• [Task A] Copy these lines from the records exactly, starting at the line that contains "NB - Region Nord" and ending after the line that contains "代表FWメルテンスを獲得?W杯2大会連続出場、ナポ". Leave the pictures out.

╭─ Text for analysis

From Xuan Xuan's introduction in the beginning, I think the first data is
average value of the test results and the second data is the standard
deviation.
>
So why skip the numbers for the first round test? Isn't that what
real users see, the first round? Sure, it will be slower as code is
loaded into memory, files read from disk, etc. But the same thing
happens for users.
Also, I think the interesting 2nd number is the "standard error of the
mean", which == std deviation / sqrt(count of measurements). That is
what gives the error bars (confidence interval) on the measurement.
For example, 95% confidence limits on a measurement would be:
lower bound = mean - 1.96*standard_error
upper bound = mean + 1.96*standard_error
And easy "rule of thumb" is to compare the "before" and "after"
measures and see if there is overlap in the intervals.
For example:
Before interval: (1.0, 2.0)
After interval: (1.5, 2.5)
Because the intervals overlap, there might not be a significant
difference between the two.
But:
Before interval: (1.0, 2.0)
After interval: (2.5, 3.5)
In this case there is a clear difference, because the confidence
intervals do not overlap.
A t-test could also be used here, but the above approach works well in
Calc if you use the "stock 2" type chart. This has series for
high/low/close/open. So you could do something where the high and low
values are 95% confidence intervals. This makes it easy to tell what
is important from a glance.

╰─
╭─ The data

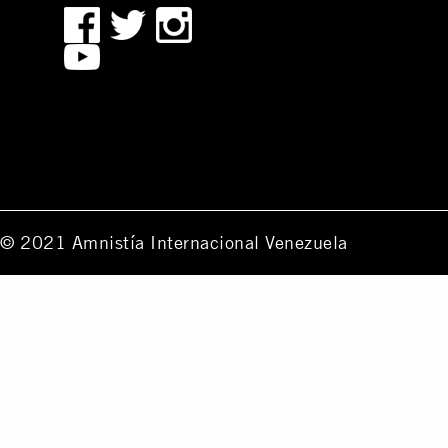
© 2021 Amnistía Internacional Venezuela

╰─
╭─ The data

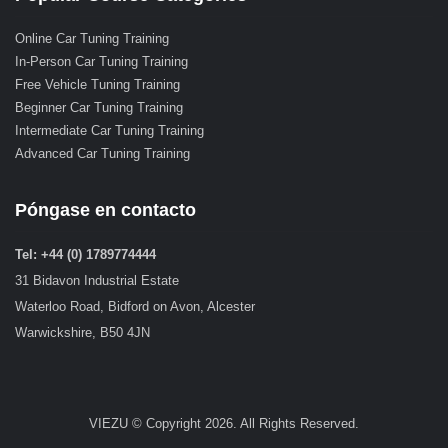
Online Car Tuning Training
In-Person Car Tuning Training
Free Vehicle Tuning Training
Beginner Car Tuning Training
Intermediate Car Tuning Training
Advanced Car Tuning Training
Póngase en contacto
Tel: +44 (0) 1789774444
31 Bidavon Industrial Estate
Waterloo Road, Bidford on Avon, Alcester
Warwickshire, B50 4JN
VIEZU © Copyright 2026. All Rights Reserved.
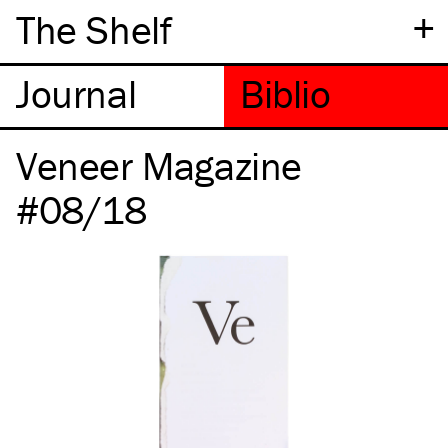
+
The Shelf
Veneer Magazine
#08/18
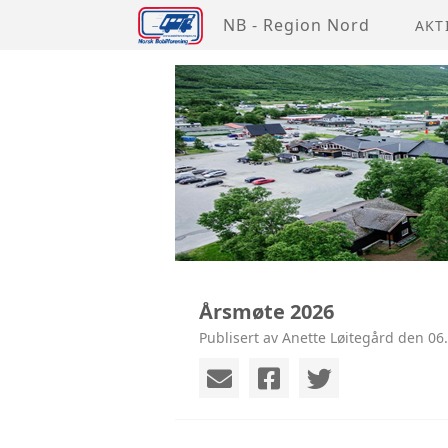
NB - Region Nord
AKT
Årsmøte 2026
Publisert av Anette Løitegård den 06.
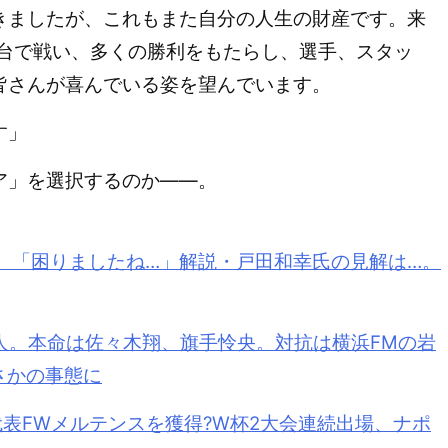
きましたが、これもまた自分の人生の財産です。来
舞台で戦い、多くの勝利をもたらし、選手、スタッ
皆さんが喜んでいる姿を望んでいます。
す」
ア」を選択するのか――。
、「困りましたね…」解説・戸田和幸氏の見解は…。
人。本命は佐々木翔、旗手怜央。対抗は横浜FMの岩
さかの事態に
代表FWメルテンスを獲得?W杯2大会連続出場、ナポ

╰─

• [Task B]
Answer these questions from the forum thread on measurement statistics:
(i) How does the thread say the standard error of the mean is calculated?
(ii) By what number is the standard error multiplied to get 95% confidence limits?
(iii) Which chart type in Calc does the thread recommend?

• [Task answer A]
NB - Region Nord
AKT
Årsmøte 2026
Publisert av Anette Løitegård den 06.
きましたが、これもまた自分の人生の財産です。来
舞台で戦い、多くの勝利をもたらし、選手、スタッ
皆さんが喜んでいる姿を望んでいます。
す」
ア」を選択するのか――。
、「困りましたね…」解説・戸田和幸氏の見解は…。
人。本命は佐々木翔、旗手怜央。対抗は横浜FMの岩
さかの事態に
代表FWメルテンスを獲得?W杯2大会連続出場、ナポ

• [Task answer B]
(i) It is the standard deviation divided by the square root of the count of measurements.
(ii) 1.96.
(iii) The "stock 2" chart type.